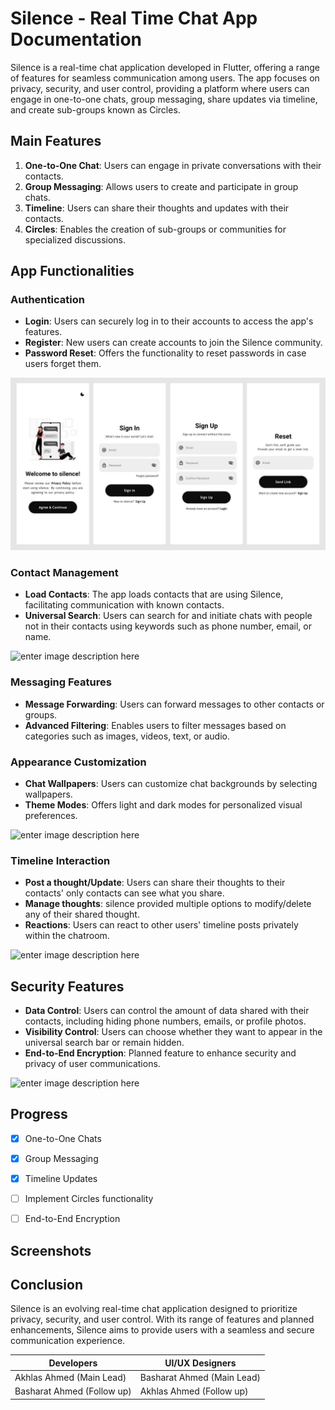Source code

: # Silence - Real Time Chat App Documentation

Silence is a real-time chat application developed in Flutter, offering a range of features for seamless communication among users. The app focuses on privacy, security, and user control, providing a platform where users can engage in one-to-one chats, group messaging, share updates via timeline, and create sub-groups known as Circles.



## Main Features

1. **One-to-One Chat**: Users can engage in private conversations with their contacts.
2. **Group Messaging**: Allows users to create and participate in group chats.
3. **Timeline**: Users can share their thoughts and updates with their contacts.
4. **Circles**: Enables the creation of sub-groups or communities for specialized discussions.

## App Functionalities

### Authentication
- **Login**: Users can securely log in to their accounts to access the app's features.
- **Register**: New users can create accounts to join the Silence community.
- **Password Reset**: Offers the functionality to reset passwords in case users forget them.

![enter image description here](screenshots/authentication_screens.jpg)
  
### Contact Management

 - **Load Contacts**: The app loads contacts that are using Silence, facilitating communication with known contacts.
 - **Universal Search**: Users can search for and initiate chats with people not in their contacts using keywords such as phone number, email, or name.

![enter image description here](https://github.com/akhlashashmi/silenceapp.github.io/blob/master/contacts_management.jpg) 

### Messaging Features

- **Message Forwarding**: Users can forward messages to other contacts or groups.
- **Advanced Filtering**: Enables users to filter messages based on categories such as images, videos, text, or audio.

### Appearance Customization

- **Chat Wallpapers**: Users can customize chat backgrounds by selecting wallpapers.
- **Theme Modes**: Offers light and dark modes for personalized visual preferences.

![enter image description here](https://github.com/akhlashashmi/silenceapp.github.io/blob/master/walpapers_screen.jpg)

### Timeline Interaction
- **Post a thought/Update**: Users can share their thoughts to their contacts' only contacts can see what you share.
- **Manage thoughts**: silence provided multiple options to modify/delete any of their shared thought.
- **Reactions**: Users can react to other users' timeline posts privately within the chatroom.

![enter image description here](https://github.com/akhlashashmi/silenceapp.github.io/blob/master/timeline_screens.jpg)

## Security Features

- **Data Control**: Users can control the amount of data shared with their contacts, including hiding phone numbers, emails, or profile photos.
- **Visibility Control**: Users can choose whether they want to appear in the universal search bar or remain hidden.
- **End-to-End Encryption**: Planned feature to enhance security and privacy of user communications.

![enter image description here](https://github.com/akhlashashmi/silenceapp.github.io/blob/master/control_credentials.jpg)

## Progress

 - [x] One-to-One Chats
 - [x] Group Messaging
 - [x] Timeline Updates
 - [ ] Implement Circles functionality
 - [ ] End-to-End Encryption


## Screenshots


## Conclusion

Silence is an evolving real-time chat application designed to prioritize privacy, security, and user control. With its range of features and planned enhancements, Silence aims to provide users with a seamless and secure communication experience.

|Developers | UI/UX Designers | 
|--|--|
| Akhlas Ahmed (Main Lead) |Basharat Ahmed (Main Lead) |
| Basharat Ahmed (Follow up) | Akhlas Ahmed (Follow up) |
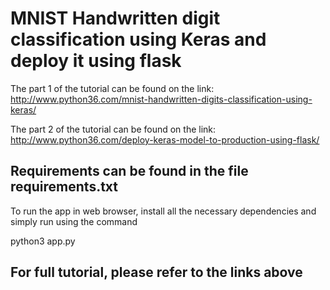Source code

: # MNIST Handwritten digit classification using Keras and deploy it using flask

The part 1 of the tutorial can be found on the link: http://www.python36.com/mnist-handwritten-digits-classification-using-keras/

The part 2 of the tutorial can be found on the link: http://www.python36.com/deploy-keras-model-to-production-using-flask/

## Requirements can be found in the file requirements.txt

To run the app in web browser, install all the necessary dependencies and simply run using the command

python3 app.py

## For full tutorial, please refer to the links above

[Goal of the exercise]
Quote the data above from the line containing "- **Login**: Users" to the line containing "- **Reactions**: Users", inclusive, and stop.

[Output of the exercise]
- **Login**: Users can securely log in to their accounts to access the app's features.
- **Register**: New users can create accounts to join the Silence community.
- **Password Reset**: Offers the functionality to reset passwords in case users forget them.

![enter image description here](screenshots/authentication_screens.jpg)
  
### Contact Management

 - **Load Contacts**: The app loads contacts that are using Silence, facilitating communication with known contacts.
 - **Universal Search**: Users can search for and initiate chats with people not in their contacts using keywords such as phone number, email, or name.

![enter image description here](https://github.com/akhlashashmi/silenceapp.github.io/blob/master/contacts_management.jpg) 

### Messaging Features

- **Message Forwarding**: Users can forward messages to other contacts or groups.
- **Advanced Filtering**: Enables users to filter messages based on categories such as images, videos, text, or audio.

### Appearance Customization

- **Chat Wallpapers**: Users can customize chat backgrounds by selecting wallpapers.
- **Theme Modes**: Offers light and dark modes for personalized visual preferences.

![enter image description here](https://github.com/akhlashashmi/silenceapp.github.io/blob/master/walpapers_screen.jpg)

### Timeline Interaction
- **Post a thought/Update**: Users can share their thoughts to their contacts' only contacts can see what you share.
- **Manage thoughts**: silence provided multiple options to modify/delete any of their shared thought.
- **Reactions**: Users can react to other users' timeline posts privately within the chatroom.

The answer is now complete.